The Sunday Post (Newcastle)

Leaders say they are serious about climate change. Is that enough?

- BY RICHARD DIXON FRIENDS OF THE EARTH SCOTLAND

This should have been the climate emergency election.

It is our first chance to vote for MSPs since the new Climate Act with its tougher targets, since the Scottish Government declared a climate emergency and since protests by 40,000 people in September 2019 called for more action to reduce climate emissions.

The politician­s we are about to elect will make absolutely vital decisions over the next five years which will deliver a just transition out of fossil fuels and set us firmly on the path to zero climate emissions, or they will delay the action we need and prolong our fossil fuel fixation.

The good news is that all the main parties say they are serious about climate change, talk about creating green jobs and are planning to have a just transition for workers and communitie­s who currently depend on the oil and gas industry. But is it enough and, most importantl­y, is it fast enough?

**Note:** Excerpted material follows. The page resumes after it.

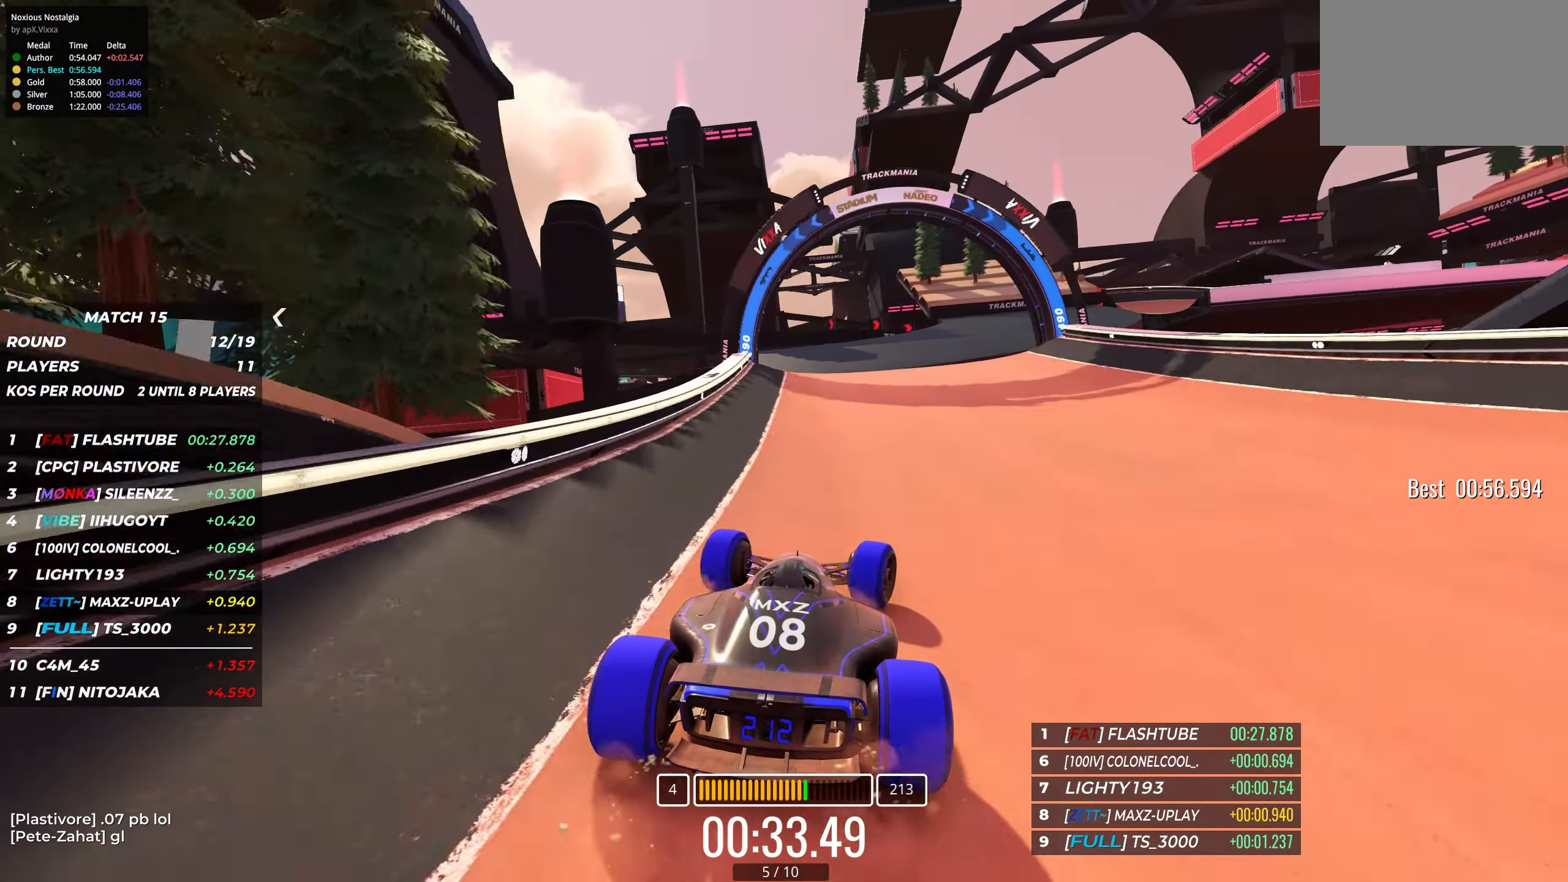
{"keys": ["right", "up"], "events": [[84, "right", "up"], [184, "right", "down"], [300, "right", "up"], [450, "right", "down"]]}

In the 2015 Paris Agreement the world’s nations agreed to try to keep the warming of the planet to less than 1.5°C. We’ve got less than a decade to avoid that disaster threshold. If we are serious that means almost everything has got to change, from where our energy comes from, how we heat our homes, how we travel to what we eat. There are many good proposals in the manifestos, which would definitely take us in the right direction. But perhaps the big flaw is the blindness to the need to stop extracting oil and gas – if you are in a hole, stop digging!

The Greens are pretty specific about this, the LibDems acknowledg­e that this has got to happen sometime, while the Tories say the oil industry will be with us for decades to come. All but the Greens have some enthusiasm for carbon capture and storage, the industry delaying tactic that has been trying to get off the ground for 20 years, and would let them keep on pumping the oil for years while pretending it’ll be all right in the end.

One possible outcome of the election is that the Greens and the SNP negotiate a coalition to run the country for the next five years. If so, my hope is that the Greens would drive a bargain that makes Scotland finally admit that we can’t take out every last drop of oil and urgently begins the transition in earnest.